I do not know where the economy is headed and I don’t know where earnings will be next year. But, I do agree with Steven Levitt and Stephen Dubner, who wrote the following in their latest book, Think Like a Freak:
“It has long been said that the three hardest words to say in the English language are ‘I Love You.’ We heartily disagree! For most people, it is much harder to say ‘I don’t know.’”
David Dreman demonstrated that analyst EPS estimates have been far off the mark for a long time. But, analysts have to keep on guessing because their institutional clients demand it and they cannot tell their clients the truth: that they just don’t know what forward EPS will be and that they could deliver more value to clients if clients would let them focus instead on what can be known about a business. Given analysts’ abysmal records in forecasting EPS, how can anyone find comfort in forward PE estimates?

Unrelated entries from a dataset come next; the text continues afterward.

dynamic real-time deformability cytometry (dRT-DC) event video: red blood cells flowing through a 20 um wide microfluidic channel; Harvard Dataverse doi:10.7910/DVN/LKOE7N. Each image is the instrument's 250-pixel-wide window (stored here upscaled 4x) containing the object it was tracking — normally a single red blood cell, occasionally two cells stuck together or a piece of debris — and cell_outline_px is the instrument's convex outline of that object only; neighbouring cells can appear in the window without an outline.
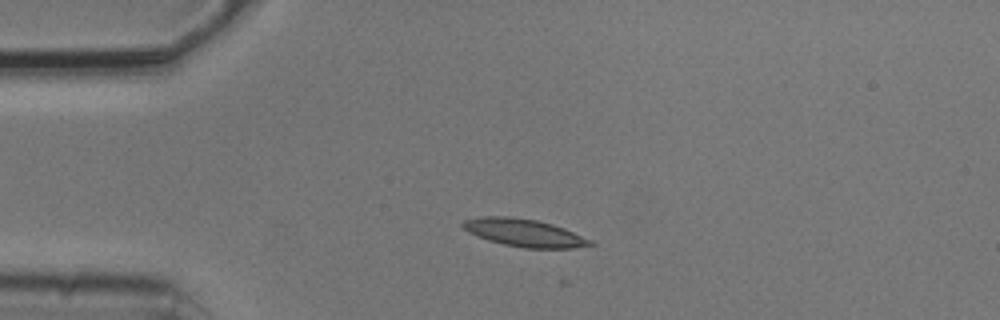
{"species": "common noctule bat (a hibernating species)", "species_latin": "Nyctalus noctula", "temperature_condition": "cold", "stored_images_in_passage": 4, "camera_frame_rate_fps": 3000, "um_per_image_px": 0.085, "animal": {"sex": "male", "body_mass_g": 20.5, "forearm_length_mm": 52.5}, "frame": {"image": 1, "passage_image": 2, "time_ms": 0.333, "image_size_px": [1000, 320], "cell_outline_px": [[596, 244], [572, 248], [524, 248], [504, 244], [488, 240], [468, 232], [460, 224], [464, 220], [484, 216], [508, 216], [536, 220], [552, 224], [564, 228], [592, 240]], "centroid_in_image_um": [44.56, 19.78], "position_along_channel_um": 40.4, "area_um2": 20.4}}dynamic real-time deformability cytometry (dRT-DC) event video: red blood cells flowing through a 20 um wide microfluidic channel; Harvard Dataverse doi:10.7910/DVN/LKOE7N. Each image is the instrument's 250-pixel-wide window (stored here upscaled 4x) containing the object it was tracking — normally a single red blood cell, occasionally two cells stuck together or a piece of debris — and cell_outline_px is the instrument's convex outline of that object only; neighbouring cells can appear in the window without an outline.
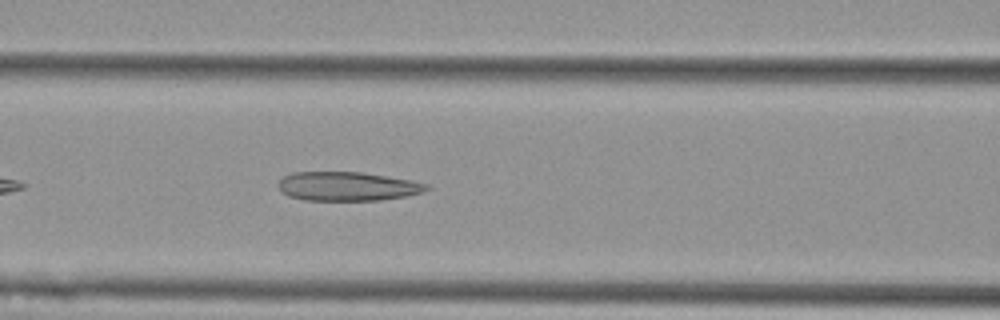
{"species": "Egyptian fruit bat (a non-hibernating species)", "species_latin": "Rousettus aegyptiacus", "temperature_condition": "cold", "stored_images_in_passage": 39, "camera_frame_rate_fps": 3000, "um_per_image_px": 0.085, "animal": {"sex": "female"}, "frame": {"image": 1, "passage_image": 9, "time_ms": 2.667, "image_size_px": [1000, 320], "cell_outline_px": [[432, 188], [408, 196], [380, 200], [304, 200], [288, 196], [280, 192], [276, 184], [284, 176], [292, 172], [360, 172], [408, 180], [428, 184]], "centroid_in_image_um": [29.47, 15.84], "position_along_channel_um": 137.1, "area_um2": 25.03}}
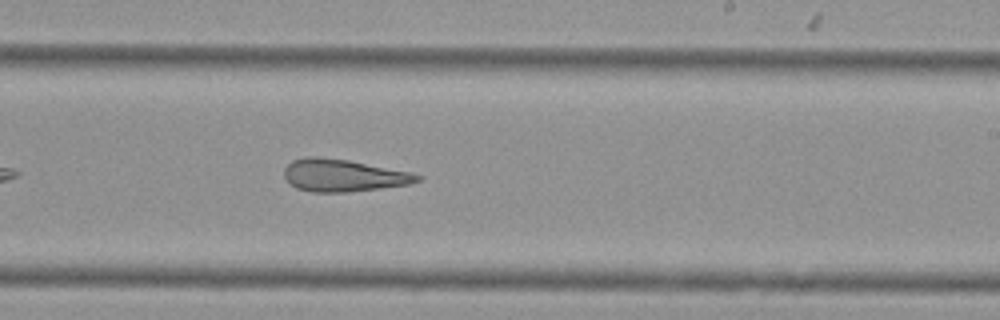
{"frame": {"image": 2, "passage_image": 19, "time_ms": 6.0, "image_size_px": [1000, 320], "cell_outline_px": [[424, 176], [420, 180], [412, 184], [348, 192], [312, 192], [296, 188], [284, 176], [284, 168], [292, 160], [304, 156], [316, 156], [348, 160], [408, 172]], "centroid_in_image_um": [29.16, 14.91], "position_along_channel_um": 259.8, "area_um2": 24.97}}
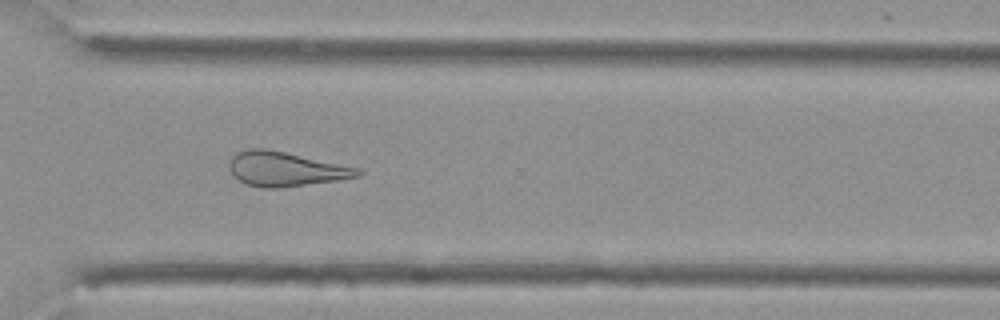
{"frame": {"image": 3, "passage_image": 26, "time_ms": 8.333, "image_size_px": [1000, 320], "cell_outline_px": [[364, 172], [360, 176], [336, 180], [280, 188], [264, 188], [244, 184], [236, 180], [232, 176], [228, 168], [228, 164], [232, 156], [236, 152], [248, 148], [264, 148], [284, 152], [360, 168]], "centroid_in_image_um": [24.2, 14.37], "position_along_channel_um": 346.4, "area_um2": 25.95}, "authors_computed_cell_mechanics": {"area_um2": 25.721, "velocity_mm_per_s": 3.7037, "shape_relaxation_time_tau1_ms": null, "shape_relaxation_time_tau2_ms": 5.6357, "deformation_change_tau1": null, "deformation_change_tau2": 0.1897}}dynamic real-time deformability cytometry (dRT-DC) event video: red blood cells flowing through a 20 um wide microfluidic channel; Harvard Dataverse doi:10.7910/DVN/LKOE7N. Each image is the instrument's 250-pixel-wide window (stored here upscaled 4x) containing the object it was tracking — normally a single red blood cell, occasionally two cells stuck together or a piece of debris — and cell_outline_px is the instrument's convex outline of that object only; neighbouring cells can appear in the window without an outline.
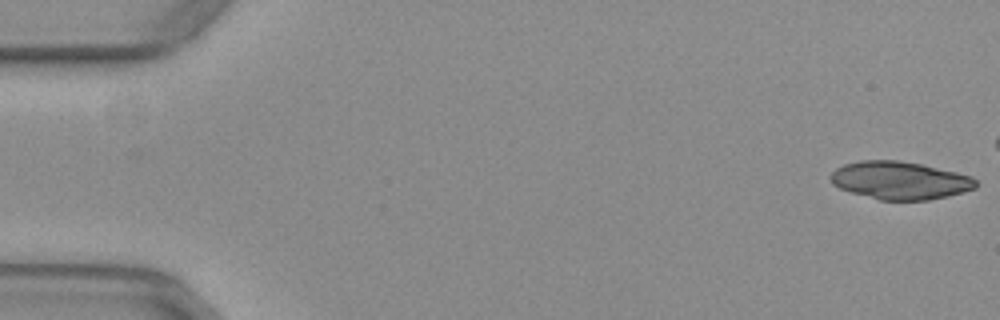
{"species": "common noctule bat (a hibernating species)", "species_latin": "Nyctalus noctula", "temperature_condition": "warm", "stored_images_in_passage": 17, "camera_frame_rate_fps": 3000, "um_per_image_px": 0.085, "animal": {"sex": "female", "body_mass_g": 29.2, "forearm_length_mm": 56.3}, "frame": {"image": 1, "passage_image": 1, "time_ms": 0.0, "image_size_px": [1000, 320], "cell_outline_px": [[976, 188], [948, 196], [928, 200], [880, 200], [852, 192], [840, 188], [832, 184], [828, 176], [836, 168], [844, 164], [860, 160], [896, 160], [920, 164], [956, 172], [972, 176], [976, 180]], "centroid_in_image_um": [76.47, 15.33], "position_along_channel_um": 8.5, "area_um2": 31.96}}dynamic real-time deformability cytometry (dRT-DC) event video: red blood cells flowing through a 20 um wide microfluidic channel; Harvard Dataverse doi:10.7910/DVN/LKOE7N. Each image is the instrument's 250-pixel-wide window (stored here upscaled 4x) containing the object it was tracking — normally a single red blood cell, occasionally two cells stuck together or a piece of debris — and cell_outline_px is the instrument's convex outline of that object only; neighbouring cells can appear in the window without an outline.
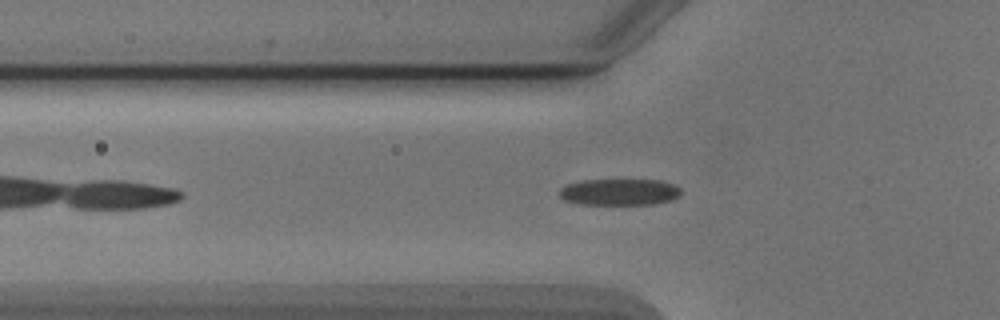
{"species": "Egyptian fruit bat (a non-hibernating species)", "species_latin": "Rousettus aegyptiacus", "temperature_condition": "cold", "stored_images_in_passage": 43, "camera_frame_rate_fps": 3000, "um_per_image_px": 0.085, "animal": {"sex": "male"}, "frame": {"image": 1, "passage_image": 7, "time_ms": 2.0, "image_size_px": [1000, 320], "cell_outline_px": [[680, 196], [672, 200], [656, 204], [580, 204], [564, 200], [560, 196], [560, 188], [568, 184], [580, 180], [660, 180], [672, 184], [680, 188]], "centroid_in_image_um": [52.66, 16.32], "position_along_channel_um": 73.1, "area_um2": 18.79}}
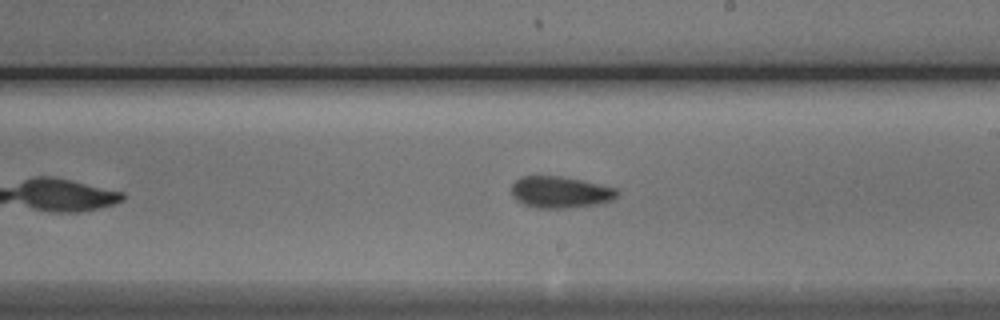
{"frame": {"image": 2, "passage_image": 20, "time_ms": 6.333, "image_size_px": [1000, 320], "cell_outline_px": [[620, 192], [612, 200], [600, 204], [568, 208], [536, 208], [524, 204], [516, 200], [512, 196], [512, 184], [520, 176], [560, 176], [580, 180], [616, 188]], "centroid_in_image_um": [47.62, 16.34], "position_along_channel_um": 241.4, "area_um2": 19.48}}
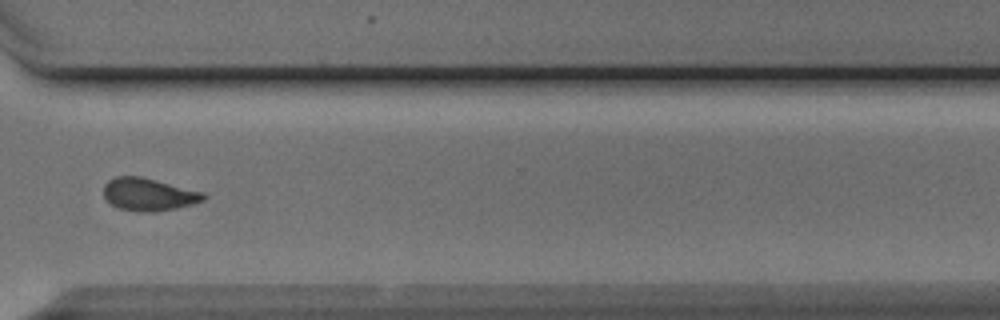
{"frame": {"image": 3, "passage_image": 29, "time_ms": 9.333, "image_size_px": [1000, 320], "cell_outline_px": [[208, 196], [204, 200], [192, 204], [176, 208], [156, 212], [136, 212], [120, 208], [112, 204], [104, 196], [104, 184], [108, 180], [116, 176], [140, 176], [204, 192]], "centroid_in_image_um": [12.65, 16.53], "position_along_channel_um": 358.0, "area_um2": 19.02}, "authors_computed_cell_mechanics": {"area_um2": 18.9584, "velocity_mm_per_s": 3.8861, "shape_relaxation_time_tau1_ms": 3.5805, "shape_relaxation_time_tau2_ms": 2.7538, "deformation_change_tau1": 0.1242, "deformation_change_tau2": 0.0868}}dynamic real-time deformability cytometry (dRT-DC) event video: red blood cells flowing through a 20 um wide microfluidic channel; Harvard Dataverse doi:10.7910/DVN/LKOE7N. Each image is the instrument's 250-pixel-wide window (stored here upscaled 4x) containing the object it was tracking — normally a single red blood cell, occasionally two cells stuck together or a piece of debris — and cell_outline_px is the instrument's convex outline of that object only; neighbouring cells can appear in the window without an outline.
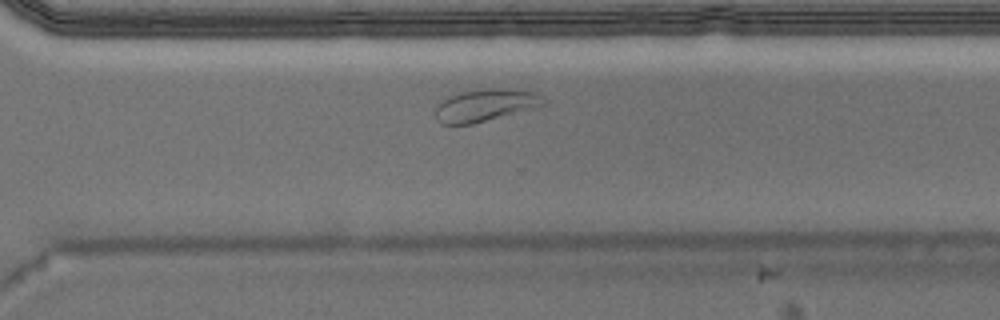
{"species": "Egyptian fruit bat (a non-hibernating species)", "species_latin": "Rousettus aegyptiacus", "temperature_condition": "warm", "stored_images_in_passage": 36, "camera_frame_rate_fps": 3000, "um_per_image_px": 0.085, "animal": {"sex": "male"}, "frame": {"image": 1, "passage_image": 21, "time_ms": 6.667, "image_size_px": [1000, 320], "cell_outline_px": [[544, 104], [540, 108], [472, 124], [440, 124], [436, 120], [436, 108], [440, 100], [448, 96], [460, 92], [488, 88], [504, 88], [532, 92], [540, 96]], "centroid_in_image_um": [41.23, 8.96], "position_along_channel_um": 329.4, "area_um2": 20.52}}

I hope the economy surprises to the upside and justifies today’s high stock market prices. All PAR can do is stick with its Separate Account Value Investing (SAVI)* discipline and buy stocks only when PAR finds a margin of safety, and “buy” call options that never expire on every company in the market (i.e. hold cash) when margins of safety do not exist. Those call options will be valuable one day.
Discipline is the key.
* SAVI is a separate account platform with Charles Schwab in which PAR invests client funds using PAR’s value investing processes. Clients have complete transparency into PAR’s activity in their account and clients control their separate account. Client funds are not commingled in the SAVI platform, so clients receive asset management tailored to their needs.